Roberta Jacobson est arrivée ce mercredi 21 janvier à La Havane. Secrétaire d’Etat adjointe pour les affaires américaines, c’est la fonctionnaire américaine de plus haut rang présente à Cuba depuis 1980. C’est donc une visite historique qui prend corps, cinq semaines après l’annonce conjointe des présidents Barack Obama et Raul Castro sur le rétablissement des relations diplomatiques entre les deux pays, et la libération de prisonniers respectifs. Des relations qui sont rompues entre La Havane et Washington depuis 1961, avec cinquante années d’hostilité et d’embargo américain toujours en vigueur, rappelle notre envoyée spéciale à La Havane Véronique Gaymard.

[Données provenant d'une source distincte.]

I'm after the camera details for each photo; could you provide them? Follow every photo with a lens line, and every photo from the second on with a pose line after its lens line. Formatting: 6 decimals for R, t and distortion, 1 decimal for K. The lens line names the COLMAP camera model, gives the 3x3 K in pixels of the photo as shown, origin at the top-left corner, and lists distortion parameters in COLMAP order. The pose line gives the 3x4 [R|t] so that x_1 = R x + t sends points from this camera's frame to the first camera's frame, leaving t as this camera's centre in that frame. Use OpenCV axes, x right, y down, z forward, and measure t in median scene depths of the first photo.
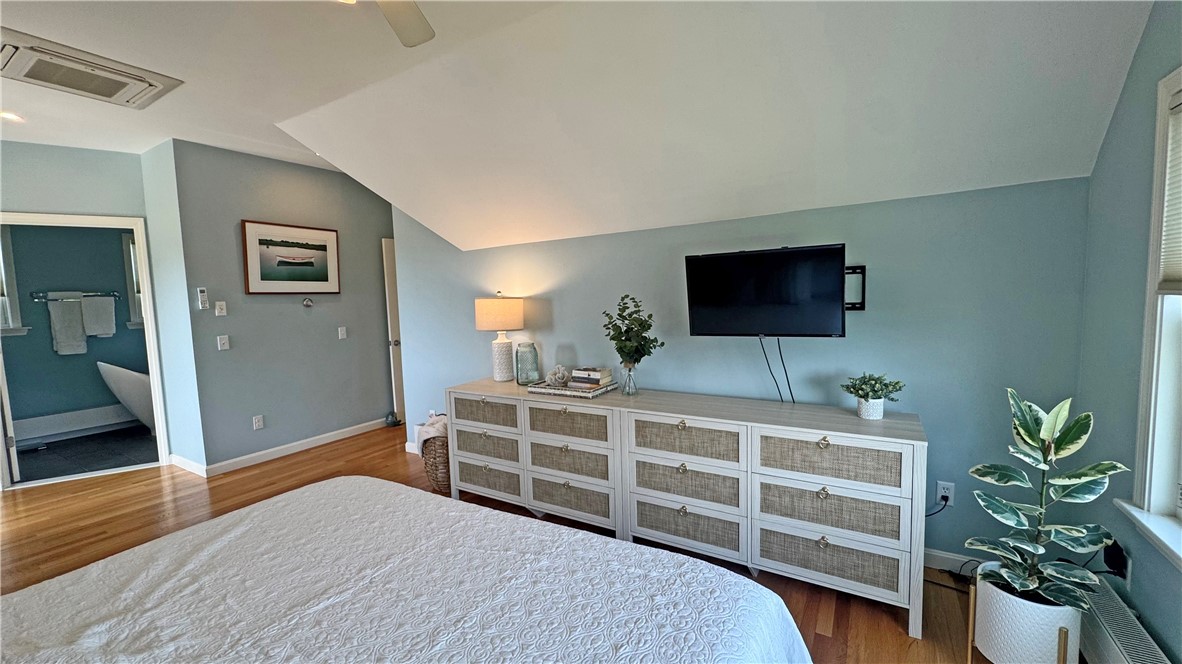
lens RADIAL K [[471.9, 0, 593.0], [0, 471.9, 333.7], [0, 0, 1]] dist [-0.002757, 0.000440]
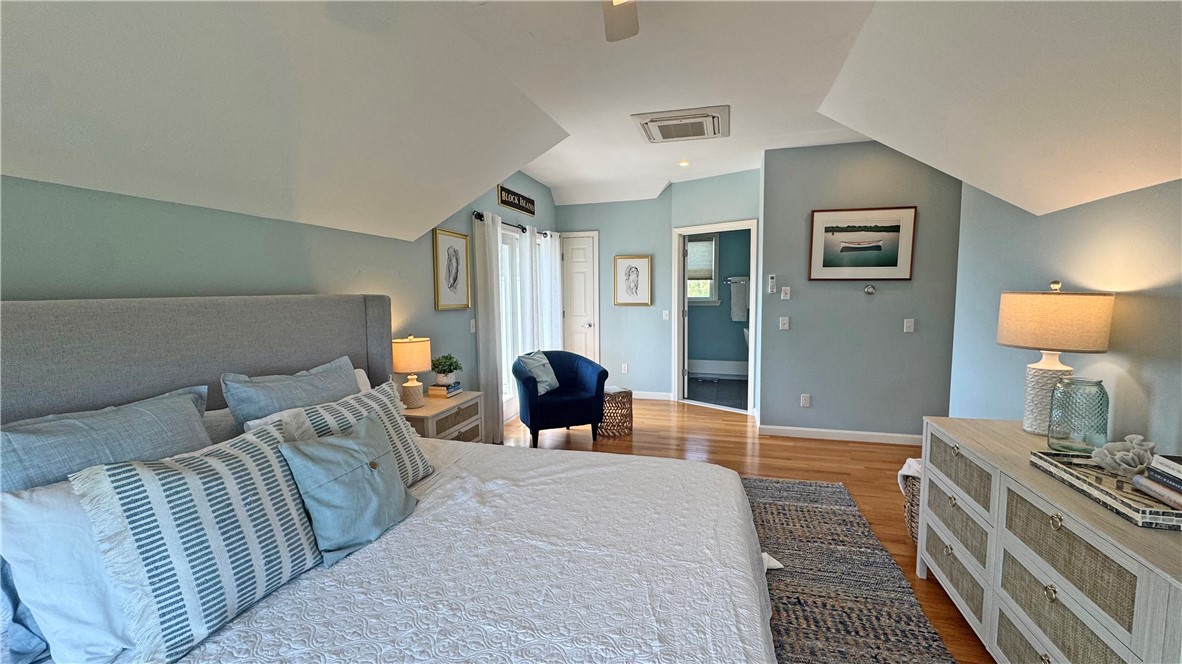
lens RADIAL K [[471.9, 0, 587.7], [0, 471.9, 332.2], [0, 0, 1]] dist [-0.002757, 0.000440]
pose [[0.257463, 0.115946, -0.959307, 0.216472], [-0.082902, 0.991765, 0.097619, -0.036632], [0.962725, 0.054395, 0.264955, 0.293711]]
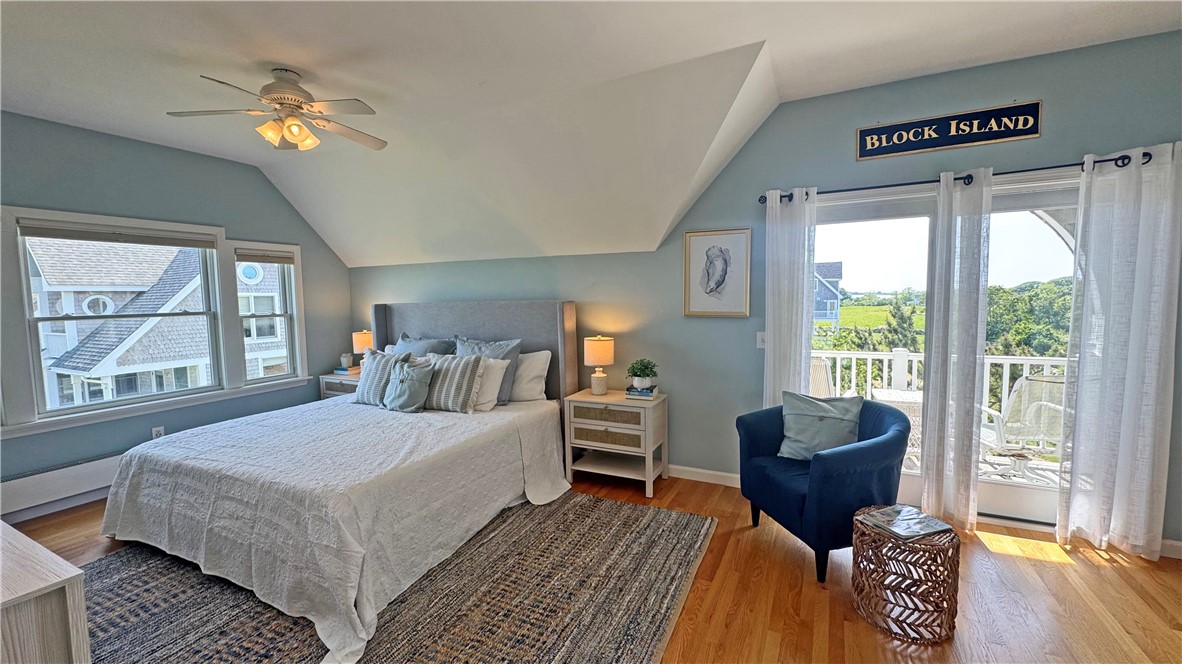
lens RADIAL K [[471.9, 0, 594.1], [0, 471.9, 331.2], [0, 0, 1]] dist [-0.002757, 0.000440]
pose [[-0.995587, 0.056660, -0.074813, -0.666811], [0.043540, 0.985058, 0.166627, -0.106153], [0.083136, 0.162635, -0.983178, 1.303082]]
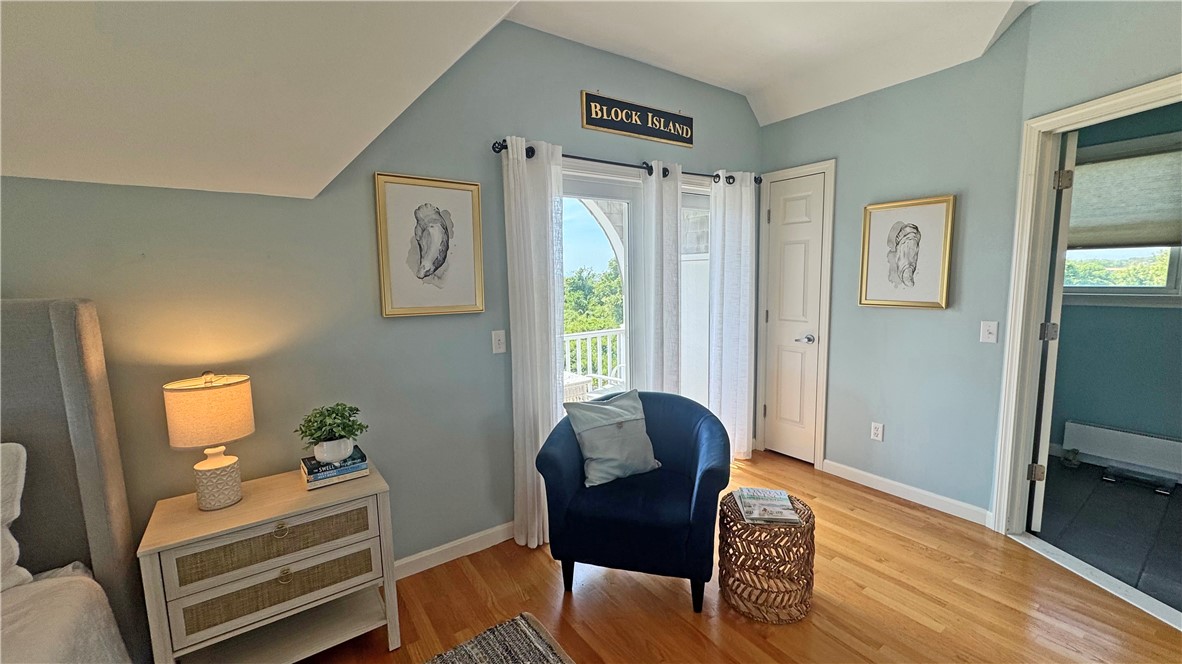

Roberta Jacobson a pour interlocutrice côté cubain une autre femme, Josefina Vidal, considérée comme l’une des meilleures spécialistes cubaines de la politique américaine et des Etats-Unis, le « sinistre empire », comme l’a qualifié un jour l’ancien président Fidel Castro. Diplomate de carrière, elle a passé plusieurs années dans la section d’intérêts cubains à Washington. Cette mission lui a permis d’établir de précieux contacts dans les milieux politiques et universitaires. C’est en 2013, lors d’un discours à la Colombia University de New York, que Josefina Vidal appelle les Etats-Unis à repenser leur politique à l’égard de La Havane. Selon cette diplomate, Cuba a plus changé ces trois dernières années que pendant les deux dernières décennies. Ceux qui l’ont côtoyée, côté américain, louent son professionnalisme.

 

Le programme des discussions de la journée

 

Connue pour son franc-parler et parlant parfaitement l’anglais, elle connaît très bien Roberta Jacobson qui dirige la délégation américaine. Les deux diplomates s’apprécient mutuellement, ce qui devrait faciliter la rencontre. Et le journal Miami Herald d’ironiser : « Les deux ont une opportunité en or de prouver que les femmes sont de meilleures négociatrices. »

 

Sur le fond, les discussions devraient porter dans la matinée sur les modalités et le calendrier de la reprise de ces relations diplomatiques, et sur l’ouverture d’ambassades respectives. La réouverture d’une ambassade sera d’ailleurs au menu des discussions du jour entre la secrétaire d’Etat adjointe Jacobson et ses interlocuteurs cubains. Washington demande un libre accès à ses locaux diplomatiques par les Cubains, et comme le prévoient les conventions, la possibilité de nommer une équipe sans restriction sur le nombre de diplomates, qui devront en outre bénéficier d’une totale liberté de mouvement. Les Etats-Unis s’engagent à la réciprocité.

 

 

 

Vers la fin de l’embargo ?

 

Dans l’après-midi ce jeudi, les pourparlers aborderont également les relations bilatérales entre les deux pays. Hier mercredi, des discussions sur les questions migratoires se sont déroulées sans aucun accord concret. Sur le fond, Cuba demande aux Etats-Unis un véritable changement et l’abrogation de la loi d’ajustement de 1966 qui octroie des facilités aux migrants cubains. Et de leur côté, les Cubains accueillent favorablement cette visite mais se demandent s’ils seront véritablement les bénéficiaires de cette normalisation annoncée.

 

Côté nord du détroit de Floride, quels que soient les sondages, la tendance est la même, les Nord-Américains approuvent le rapprochement avec La Havane : d’après le centre de réflexion Pew Research, qui publie une étude détaillée sur le sujet, l’âge, la communauté, l’appartenance politique des personnes interrogées ne change rien au sentiment général. Ils sont plus de 60% à penser qu’il faut rétablir les relations diplomatiques avec Cuba, et mettre un terme à l’embargo. Le Congrès devra voter la fin de l’embargo, et le Parti républicain, majoritaire, n’est pas unanime. C’est vrai qu’on entend surtout les opposants au projet, mais certains élus conservateurs, en coulisse, estiment comme leurs électeurs qu’il ne faut pas passer à côté de l’histoire.